Verbatim copy without images: repeat the records in full.

- Opening Delimiter -

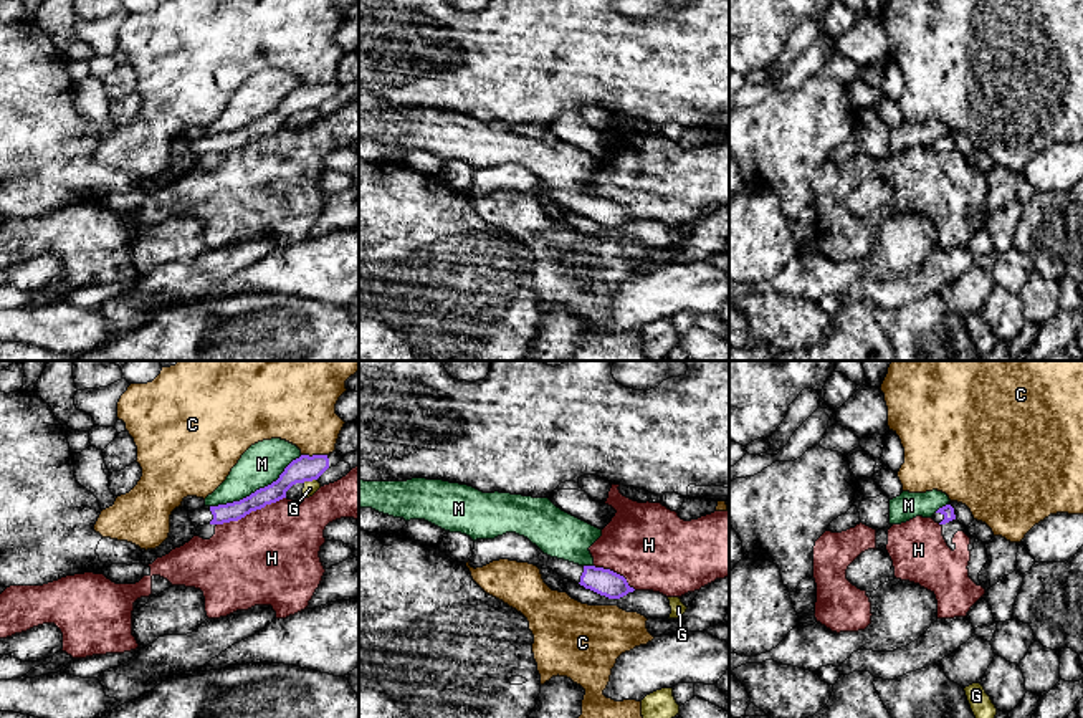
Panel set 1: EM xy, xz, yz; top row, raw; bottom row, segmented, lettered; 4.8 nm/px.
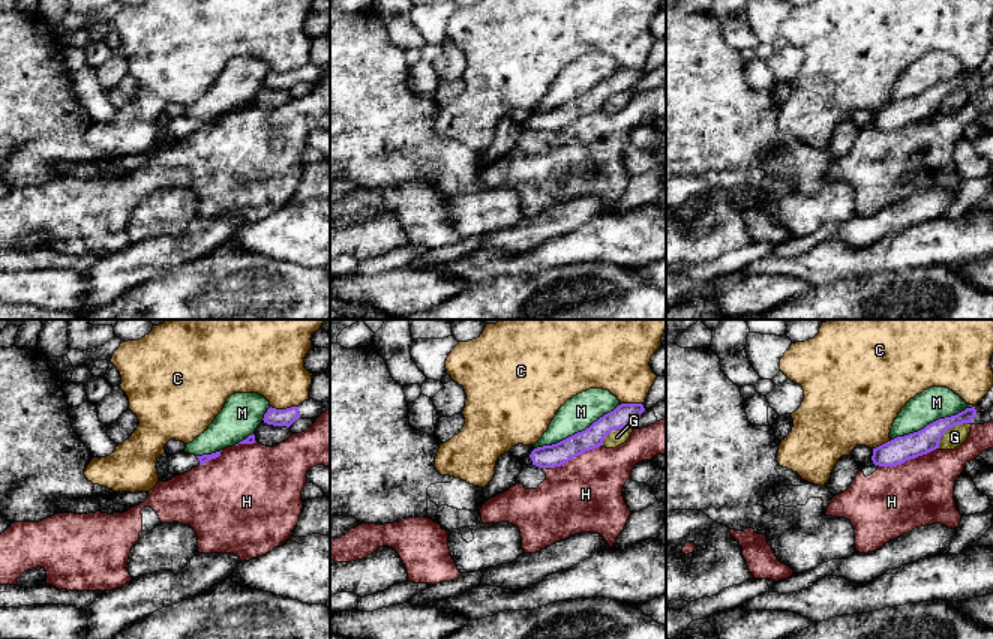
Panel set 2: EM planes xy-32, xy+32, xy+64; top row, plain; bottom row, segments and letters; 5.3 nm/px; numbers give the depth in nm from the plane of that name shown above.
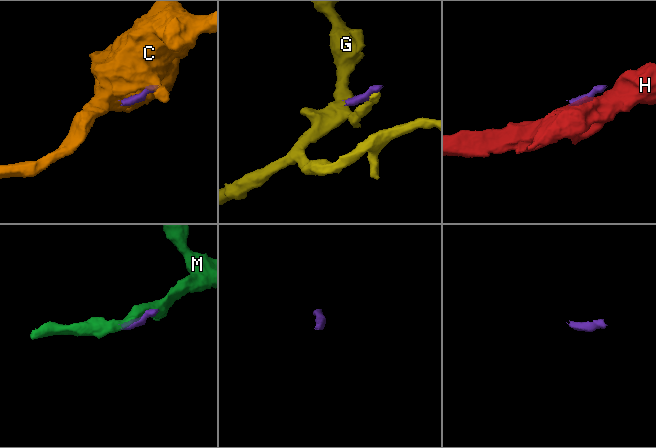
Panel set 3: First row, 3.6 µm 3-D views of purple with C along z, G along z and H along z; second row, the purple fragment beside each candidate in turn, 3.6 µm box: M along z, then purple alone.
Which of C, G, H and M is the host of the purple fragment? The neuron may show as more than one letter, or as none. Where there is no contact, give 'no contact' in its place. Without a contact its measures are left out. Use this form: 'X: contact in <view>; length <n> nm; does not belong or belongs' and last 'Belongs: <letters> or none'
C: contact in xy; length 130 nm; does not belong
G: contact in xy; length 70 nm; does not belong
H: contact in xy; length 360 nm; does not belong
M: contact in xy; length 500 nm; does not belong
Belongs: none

- Closing Delimiter -

**Solution to the exercise**
Panel set 1: EM xy, xz, yz; top row, raw; bottom row, segmented, lettered; 4.8 nm/px.
Panel set 2: EM planes xy-32, xy+32, xy+64; top row, plain; bottom row, segments and letters; 5.3 nm/px; numbers give the depth in nm from the plane of that name shown above.
Panel set 3: First row, 3.6 µm 3-D views of purple with C along z, G along z and H along z; second row, the purple fragment beside each candidate in turn, 3.6 µm box: M along z, then purple alone.
Which of C, G, H and M is the host of the purple fragment? The neuron may show as more than one letter, or as none. Where there is no contact, give 'no contact' in its place. Without a contact its measures are left out. Use this form: 'X: contact in <view>; length <n> nm; does not belong or belongs' and last 'Belongs: <letters> or none'
C: contact in xy; length 130 nm; does not belong
G: contact in xy; length 70 nm; does not belong
H: contact in xy; length 360 nm; does not belong
M: contact in xy; length 500 nm; does not belong
Belongs: none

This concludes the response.